▶ _Problems to work on_
• A. In the configuration reference, which sub-configuration holds the Hugging Face Hub integration settings?
• B. Copy the configuration reference word for word, beginning at the words "This guide covers" and stopping after "(text-to-video or video-to-video)".

▶ _Document segment_
----------------------------------------

# Configuration Reference

The trainer uses structured Pydantic models for configuration, making it easy to customize training parameters.
This guide covers all available configuration options and their usage.

## 📋 Overview

The main configuration class is [`LtxTrainerConfig`](../src/ltx_trainer/config.py), which includes the following
sub-configurations:

- **ModelConfig**: Base model and training mode settings
- **LoraConfig**: LoRA training parameters
- **TrainingStrategyConfig**: Training strategy settings (text-to-video or video-to-video)
- **OptimizationConfig**: Learning rate, batch sizes, and scheduler settings
- **AccelerationConfig**: Mixed precision and quantization settings
- **DataConfig**: Data loading parameters
- **ValidationConfig**: Validation and inference settings
- **CheckpointsConfig**: Checkpoint saving frequency and retention settings
- **HubConfig**: Hugging Face Hub integration settings
- **WandbConfig**: Weights & Biases logging settings
- **FlowMatchingConfig**: Timestep sampling parameters

## 📄 Example Configuration Files

Check out our example configurations in the `configs` directory:

- 📄 [Audio-Video LoRA Training](../configs/ltx2_av_lora.yaml) - Joint audio-video generation training
- 📄 [Audio-Video LoRA Training (Low VRAM)](../configs/ltx2_av_lora_low_vram.yaml) - Memory-optimized config for 32GB
  GPUs (uses 8-bit optimizer, INT8 quantization, and reduced LoRA rank)

----------------------------------------

▶ _Information shown_
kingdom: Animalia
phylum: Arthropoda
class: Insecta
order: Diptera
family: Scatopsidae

----------------------------------------

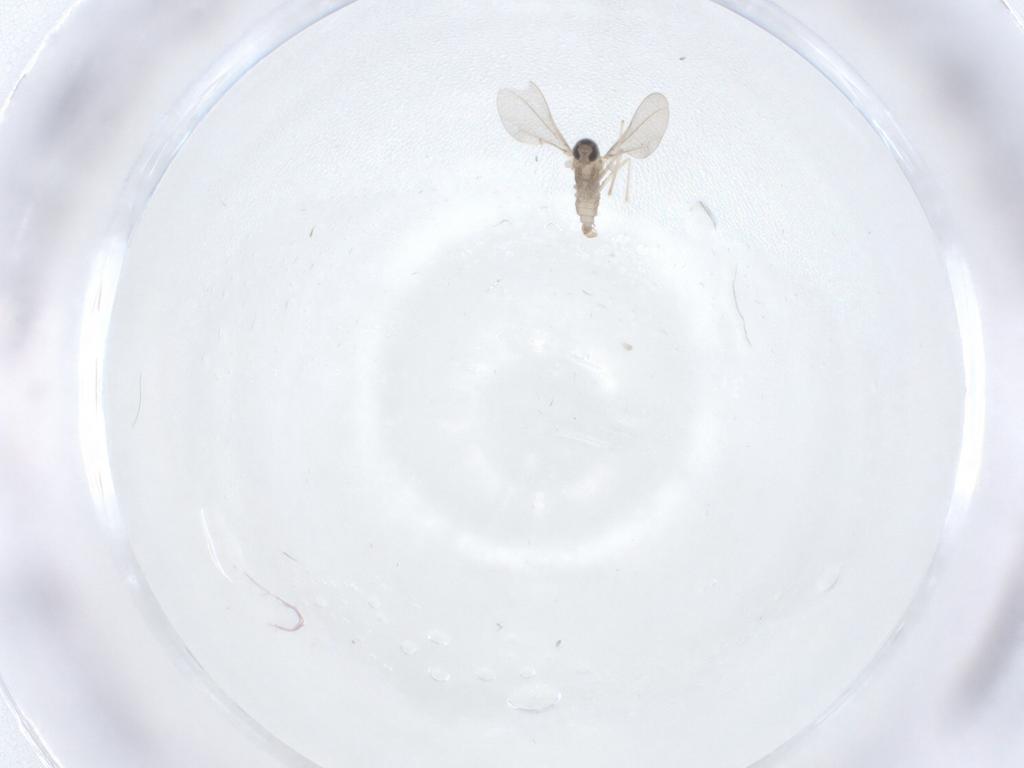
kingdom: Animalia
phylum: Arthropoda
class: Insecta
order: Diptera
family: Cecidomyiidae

----------------------------------------

▶ _Expected answers_
• A. HubConfig

• B.
This guide covers all available configuration options and their usage.

## 📋 Overview

The main configuration class is [`LtxTrainerConfig`](../src/ltx_trainer/config.py), which includes the following
sub-configurations:

- **ModelConfig**: Base model and training mode settings
- **LoraConfig**: LoRA training parameters
- **TrainingStrategyConfig**: Training strategy settings (text-to-video or video-to-video)